David Martin (Paris)
"Damaging facts" ??? You mean see his tax returns and see what a lousy businessman he is ? Most of his income came from his television work on "The Apprentice" ? Or the tax write off part ? The billion Dollar loss 20 years ago that he profited from tax wise ?
S H (New York)
Of course, the Trump people know their supporters are not interested in the facts, having made the facts and the press that reports them "enemies of the people." Hence, while they use the courts to tie up the truth they also have made lying a strategy, and the truth into at best an opinion -- an opinion they are ready to attack as false. Those who oppose this will have to play with a new and more aggressive set of rules and procedures if they want this despot and liar gone.
Alan (Queens)
It’ll be a truly joyous day when this monstrosity of a human being FINALLY gets the punishment he’s been subconsciously seeking for half a century.
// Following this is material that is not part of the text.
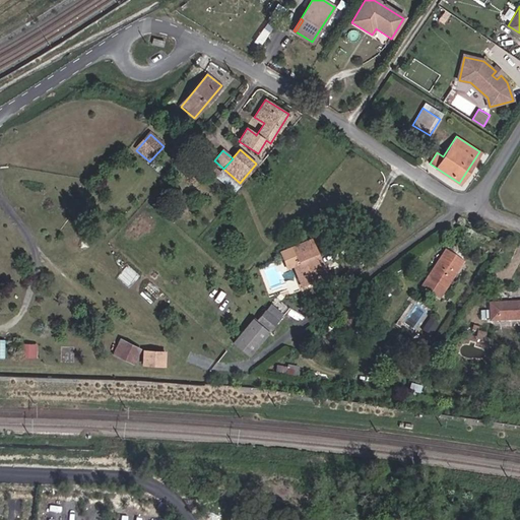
[(318,256),(311,240),(291,248),(299,264),(295,266),(303,287),(324,278),(315,257),(318,256)]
Kevin Greene (Spokane, WA)
Any literate voter has already had more than enough experience with this administration to cast their vote. You’re either for this administration or democracy.
Rob L (Connecticut)
Trumps true talent is gaming the system- any system, for his own greedy benefit. He could care less about others. He’s a master at obfuscation, obstruction and misdirection. He’s a huckster selling something of questionable value- himself. New Yorkers know this guy- unfortunately the rest of the US is only now ( maybe) seeing it. Anyone who lies so blatantly, is so completely and obviously narcissistic, and so devoid of caring and empathy will eventually be caught. It won’t be pretty.
Dave (Arizona)
@Rob L I hope you’re right.
drphil (WA)
Reading this daily onslaught brings tears. This land is so deeply dumb and corrupted and that is why he and all he brings is possible. From a disdain of all that is good and laudable, declining life expectancy, environmental degradation, the widest wealth discrepancy in our history and a disdain for education, rational thinking and social justice. This is what Americans want in the name of making themselves "Great".
Dave (Arizona)
@drphil well, we DID have a black president. so therefore the world should burn, according to trumps base. I’m pretty sure that’s what ALL of this is about. Pathetic isn’t it.
drphil (WA)
@Dave There seems to be a deep flaw in human nature, of tribalism, fear of being the last in the hierarchy, hence the rabid acquiescence of a demagogue who sells the message that his base can be "Great" only if they embrace this burn them, shoot them, carry them out strategy. The same white base that is getting less and less educated, living shorter and shorter lives, getting more poor each generation, believing in a flat earth and of the "divine" nature of Trump. We get the leader we deserve and humans are now reaching stupidity. It has taken humans 100k years from start to writing history, 7000 years of farming, 500 years of scientific deductive reasoning. Taken down in one fell swoop by Trump in one generation, only because this is a democracy, with an under educated populace ready to take down the very institutions that defined us all. The denouement will be even speedier than the collapse of an imperial system.
Jay Orchard (Miami Beach)
“I am fighting for future Presidents and the Office of the President,” Mr. Trump said. “Other than that, I would actually like people to testify.” Add this to the list of bald-faced lies told by the man who has treated the Office of the President worse than a stoned rock star on tour treats his hotel room.
bkane8 (Altadena, CA)
Mr. Trump has always left a path of destruction, bankruptcy, and chaos in his wake, which is in line with a diagnosis of being a malignant narcissist. He is only and always about him. This primary instinct necessarily leaves those around him in ruin and trauma. He is the most dangerous foe the United States has ever faced, because he represents a danger from within, where it is easier to hide, especially under the cloak of patriotism and religion.